Rick era filho de Gabriela, melhor amiga de Lúcia, mãe de Flor, portanto, seu amigo desde sempre. Seu melhor amigo, na verdade. Sempre se deram bem, e faziam tudo juntos, quase como se fossem irmãos gêmeos, até por compartilharem problemas familiares muito parecidos. O rosto familiar lhe deu certo conforto: os cabelos escuros sempre bagunçados, os olhos castanhos estavam escondidos atrás de óculos idênticos aos de Flor, mas ela sabia que ainda estariam inchados de sono, a camiseta detestável do uniforme não combinando nada com seu recém-adotado estilo calça preta skinny+vans de cano alto – recentemente aprendera a andar de skate. Ou talvez seu estilo era o que destoava da camiseta e da temperatura. Não que Flor estivesse muito diferente.

- Hey, e ai! – Flor cumprimentou, parando no meio fio e esperando que ele se engajasse na caminhada.

- Beleza? Esse uniforme é uma merda, hein – Rick resmungou com voz de quem ainda não tinha acordado direito. Provavelmente não tinha dormido nada pra virar a noite jogando vídeo game.

- Segura esse mau-humor ai, cara. O dia ainda nem começou – Flor estava mais animada. Seu amigo era um apoio em momentos difíceis, sempre. Botou um dos fones no ouvido de Rick – se liga nesse som, que pesado.

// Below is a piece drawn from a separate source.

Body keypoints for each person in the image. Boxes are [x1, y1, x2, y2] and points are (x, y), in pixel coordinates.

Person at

Caminharam por mais dez minutos em silêncio, ouvindo música.

***

O prédio se erguia imponente em meio a praça. Uma pequena multidão uniformizada caminhava em pequenos grupos sorridentes e barulhentos e direção aos altos portões de ferro, guardados por duas 'tias' uniformizadas e sorridentes. Alguns alunos sentados no chão da praça conversando animadamente levantaram lentamente quando o som estridente do sinal da escola soou.

Flor e Rick pararam no início da praça, observando a movimentação à distância. Rick olhava ao redor com tédio, e Flor mordia o lábio nervosamente.

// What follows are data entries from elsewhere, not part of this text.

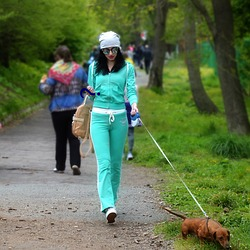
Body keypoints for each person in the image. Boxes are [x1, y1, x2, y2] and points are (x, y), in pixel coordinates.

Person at [86, 31, 138, 223]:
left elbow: (131, 90)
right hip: (98, 118)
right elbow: (90, 95)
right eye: (106, 50)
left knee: (116, 164)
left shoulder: (127, 68)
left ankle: (112, 201)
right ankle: (107, 205)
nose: (110, 53)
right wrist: (89, 92)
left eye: (114, 49)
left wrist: (134, 104)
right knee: (105, 163)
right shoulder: (93, 68)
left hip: (120, 118)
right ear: (101, 50)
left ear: (119, 48)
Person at [39, 45, 88, 175]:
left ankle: (60, 166)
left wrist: (42, 83)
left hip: (58, 109)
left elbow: (47, 90)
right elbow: (86, 86)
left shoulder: (54, 71)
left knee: (60, 138)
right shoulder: (79, 70)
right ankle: (75, 163)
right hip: (75, 109)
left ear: (58, 57)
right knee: (74, 137)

- Vamo nessa? - Rick perguntou, passando o braço pelo pescoço de Flor, como sempre fazia ao sentí-la tensa.

- unhum - ela resmungou, incerta de sua afirmativa.

Flor havia mudado de escola muitas vezes. O suficiente para saber que, quando se é tímida e insegura, crianças e adolescentes podem ser muito cruéis. Mas ter seu melhor amigo ao seu lado finalmente lhe dava certa confiança para tentar fazer novas amizades.